How it Works
Ever found yourself driving in circles around a long and confusing highway? Or maybe you were out on a vacation and saw that the pathway isn't the same as the maps say. It can be mind-boggling and time-consuming, right?
Fortunately, you have your GPS device to turn to. GPS, or global positioning system, is no doubt one of the most convenient inventions of the twenty-first century. It makes use of 24 to 32 solar-powered satellites and their ground stations to transmit information to GPS-enabled devices like your vehicle or smartphone. Initially, the government limited the use of GPS to military purposes. But over time, it has bridged its way to different private and public sectors.
The main idea of GPS systems is to determine the location of a certain object or person in real time. GPS tracking systems utilize the global navigation satellite system (GNSS) network. Each of these satellites in orbit sends microwave signals to a receiver. The receiver then uses these signals to calculate your precise location from at least four of the GPS satellites. Finally, your location is determined once the system triangulates your exact position on the planet to the nearest meters based on these distances.
The process follows a simple mathematical principle called trilateration. To complete the mathematical calculation, GPS receivers use the accurate position of at least 4 satellites and the distance to each to estimate 4 values: earth latitude, earth longitude, elevation and time.
The position and distances to a given satellite determines the position of the receiver. The accurate position of a satellite is repeatedly transmitted to all receivers in line of sight and usually requires open sky. The distance to a satellite is found by the precise time the satellite transmission arrives at the receiver. The time generated by each satellite's atomic clock is transmitted by the satellite at preset intervals.
How a GPS Tracking Device Works
GPS tracking devices work on the same principle, but instead of displaying information on the device itself, the microprocessor on the device will calculate its location and transmit the concluded data to a server over the Internet using a worldwide GSM cellular network. That server hosts a platform that end users can access and view the device's current and past historical path, speed and alerts. All this data is then served via the internet and displayed on an end user device using a desktop app or to a smart phone using iPhone or Android app.
A GPS tracking system can benefit anyone. For business owners, it can be deployed to track the position of their fleet monitoring the behavior of employees. GPS systems are also helpful for small-time users as well. For example, families have used GPS devices to keep track of elderly, children or pets. Travelers have also attached GPS devices to their luggage to prevent it from getting lost or stolen.
When selecting a GPS tracker, consumers will have to decide if they want an active real time or passive tracker. Passive trackers do not allow users to follow every move that a tracked person or object makes. The information must be obtained and then downloaded onto a computer.

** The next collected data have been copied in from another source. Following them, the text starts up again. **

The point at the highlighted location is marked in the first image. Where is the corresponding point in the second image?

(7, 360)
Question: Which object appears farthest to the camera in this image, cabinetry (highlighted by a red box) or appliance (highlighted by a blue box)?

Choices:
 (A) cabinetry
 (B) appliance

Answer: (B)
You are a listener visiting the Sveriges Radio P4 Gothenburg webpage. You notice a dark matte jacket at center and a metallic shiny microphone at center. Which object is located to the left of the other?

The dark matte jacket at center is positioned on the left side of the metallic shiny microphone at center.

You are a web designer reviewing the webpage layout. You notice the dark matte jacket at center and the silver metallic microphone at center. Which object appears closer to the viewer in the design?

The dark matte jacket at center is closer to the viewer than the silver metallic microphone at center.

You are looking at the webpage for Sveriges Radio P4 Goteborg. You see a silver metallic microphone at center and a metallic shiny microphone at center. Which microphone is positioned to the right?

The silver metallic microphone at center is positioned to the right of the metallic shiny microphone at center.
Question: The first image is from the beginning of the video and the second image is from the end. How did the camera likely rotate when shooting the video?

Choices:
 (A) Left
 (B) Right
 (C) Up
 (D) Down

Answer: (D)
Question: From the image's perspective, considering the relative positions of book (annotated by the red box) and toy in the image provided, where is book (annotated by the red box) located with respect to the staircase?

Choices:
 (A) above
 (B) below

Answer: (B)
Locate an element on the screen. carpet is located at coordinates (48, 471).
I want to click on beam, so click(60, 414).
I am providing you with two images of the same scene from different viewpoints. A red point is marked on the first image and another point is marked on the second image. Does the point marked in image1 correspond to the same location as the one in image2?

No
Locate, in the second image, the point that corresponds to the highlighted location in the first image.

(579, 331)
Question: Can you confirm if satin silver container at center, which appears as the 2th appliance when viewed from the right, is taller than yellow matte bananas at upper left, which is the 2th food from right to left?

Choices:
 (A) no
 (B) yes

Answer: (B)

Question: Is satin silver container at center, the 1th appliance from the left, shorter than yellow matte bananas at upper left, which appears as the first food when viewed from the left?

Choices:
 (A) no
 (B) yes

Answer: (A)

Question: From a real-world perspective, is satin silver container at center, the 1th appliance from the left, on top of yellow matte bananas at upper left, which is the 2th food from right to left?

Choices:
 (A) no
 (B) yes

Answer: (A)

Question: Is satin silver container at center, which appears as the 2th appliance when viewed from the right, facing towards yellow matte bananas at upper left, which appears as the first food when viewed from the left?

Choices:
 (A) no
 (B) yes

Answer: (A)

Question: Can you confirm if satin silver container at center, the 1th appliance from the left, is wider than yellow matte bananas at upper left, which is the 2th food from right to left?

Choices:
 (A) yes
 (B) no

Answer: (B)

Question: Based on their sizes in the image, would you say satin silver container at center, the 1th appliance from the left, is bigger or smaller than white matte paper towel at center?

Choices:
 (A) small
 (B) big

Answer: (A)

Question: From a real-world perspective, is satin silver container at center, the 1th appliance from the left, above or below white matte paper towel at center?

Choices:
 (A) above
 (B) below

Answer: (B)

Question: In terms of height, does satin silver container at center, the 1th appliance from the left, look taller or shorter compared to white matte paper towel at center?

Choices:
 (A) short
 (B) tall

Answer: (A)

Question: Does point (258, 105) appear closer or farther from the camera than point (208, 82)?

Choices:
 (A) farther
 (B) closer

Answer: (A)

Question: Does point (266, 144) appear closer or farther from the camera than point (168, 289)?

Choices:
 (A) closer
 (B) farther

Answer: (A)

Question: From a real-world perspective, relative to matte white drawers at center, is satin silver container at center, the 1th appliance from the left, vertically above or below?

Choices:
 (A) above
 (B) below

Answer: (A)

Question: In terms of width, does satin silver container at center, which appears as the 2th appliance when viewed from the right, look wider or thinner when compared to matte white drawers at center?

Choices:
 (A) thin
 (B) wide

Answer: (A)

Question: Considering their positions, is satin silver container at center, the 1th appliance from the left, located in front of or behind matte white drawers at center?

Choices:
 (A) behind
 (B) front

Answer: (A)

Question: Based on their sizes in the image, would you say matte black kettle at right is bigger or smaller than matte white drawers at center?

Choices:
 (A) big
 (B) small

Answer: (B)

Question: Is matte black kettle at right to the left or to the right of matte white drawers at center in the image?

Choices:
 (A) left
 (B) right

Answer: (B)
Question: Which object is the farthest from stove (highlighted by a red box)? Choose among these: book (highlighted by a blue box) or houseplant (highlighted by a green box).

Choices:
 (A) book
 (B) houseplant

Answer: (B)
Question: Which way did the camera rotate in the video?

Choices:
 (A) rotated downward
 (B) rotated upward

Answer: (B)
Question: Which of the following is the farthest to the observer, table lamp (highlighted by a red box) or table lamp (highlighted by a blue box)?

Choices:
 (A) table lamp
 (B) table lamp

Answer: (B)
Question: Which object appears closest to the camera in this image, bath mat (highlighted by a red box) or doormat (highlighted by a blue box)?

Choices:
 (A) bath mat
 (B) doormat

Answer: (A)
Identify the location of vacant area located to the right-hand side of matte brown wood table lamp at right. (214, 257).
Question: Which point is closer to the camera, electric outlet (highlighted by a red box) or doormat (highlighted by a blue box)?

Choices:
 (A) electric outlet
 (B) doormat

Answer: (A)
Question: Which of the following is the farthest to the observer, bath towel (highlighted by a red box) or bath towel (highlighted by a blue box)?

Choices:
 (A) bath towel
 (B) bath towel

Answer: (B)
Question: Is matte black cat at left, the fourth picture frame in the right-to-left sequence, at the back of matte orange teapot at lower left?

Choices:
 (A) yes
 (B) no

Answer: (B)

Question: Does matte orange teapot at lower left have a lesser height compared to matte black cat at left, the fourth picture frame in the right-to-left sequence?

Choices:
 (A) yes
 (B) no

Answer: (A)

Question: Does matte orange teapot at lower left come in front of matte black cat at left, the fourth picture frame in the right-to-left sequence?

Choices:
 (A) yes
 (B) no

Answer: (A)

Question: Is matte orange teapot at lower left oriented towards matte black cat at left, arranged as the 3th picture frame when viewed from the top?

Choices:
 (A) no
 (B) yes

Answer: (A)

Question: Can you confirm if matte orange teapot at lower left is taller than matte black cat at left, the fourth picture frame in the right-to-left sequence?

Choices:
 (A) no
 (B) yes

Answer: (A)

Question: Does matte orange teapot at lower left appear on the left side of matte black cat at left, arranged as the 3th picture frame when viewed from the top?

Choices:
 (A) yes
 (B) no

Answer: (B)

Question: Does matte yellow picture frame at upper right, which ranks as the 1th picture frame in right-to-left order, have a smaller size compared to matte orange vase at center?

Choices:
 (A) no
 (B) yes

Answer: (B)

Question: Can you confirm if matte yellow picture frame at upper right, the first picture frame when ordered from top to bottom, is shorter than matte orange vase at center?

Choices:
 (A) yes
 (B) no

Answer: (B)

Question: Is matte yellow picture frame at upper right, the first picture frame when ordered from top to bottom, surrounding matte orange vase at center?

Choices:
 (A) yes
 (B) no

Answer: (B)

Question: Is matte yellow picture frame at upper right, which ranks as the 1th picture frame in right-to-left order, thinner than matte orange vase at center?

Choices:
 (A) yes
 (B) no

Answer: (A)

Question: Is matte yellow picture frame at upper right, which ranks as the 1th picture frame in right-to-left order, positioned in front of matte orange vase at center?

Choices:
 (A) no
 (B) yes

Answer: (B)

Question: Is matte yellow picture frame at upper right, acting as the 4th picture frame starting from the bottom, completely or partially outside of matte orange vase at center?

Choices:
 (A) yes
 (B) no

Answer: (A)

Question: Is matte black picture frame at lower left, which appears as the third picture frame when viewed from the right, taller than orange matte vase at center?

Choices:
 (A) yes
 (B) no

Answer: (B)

These types of trackers are usually more affordable, as they don't require a monthly fee.
Active trackers, on the other hand, process and deliver data in real time using a SIM and a GSM transceiver. Dispatchers receive real-time information via the GSM cellular network allowing them to closely monitor their assets or precious things. Monthly fees are charged to pay for the cellular network services.
In case that the GPS satellites signal is blocked being indoor or by a structure, since there is no sky, not allowing for the GPS satellites signal to get through, the device is looking for cell tower signals and by cell tower signal strength triangulation trying to estimate rough location.
The GPS tracker determines where the device is located and roughly estimates the distance between the cell phone towers by interpolating signals between adjacent towers. A precision of down to 100 meters may be obtained in urban areas where mobile traffic and density of cellphone towers is sufficiently high. Rural and desolate areas which have less towers per square mile may see miles between base stations and therefore inaccurately determine locations often showing a location miles away from the device's real location.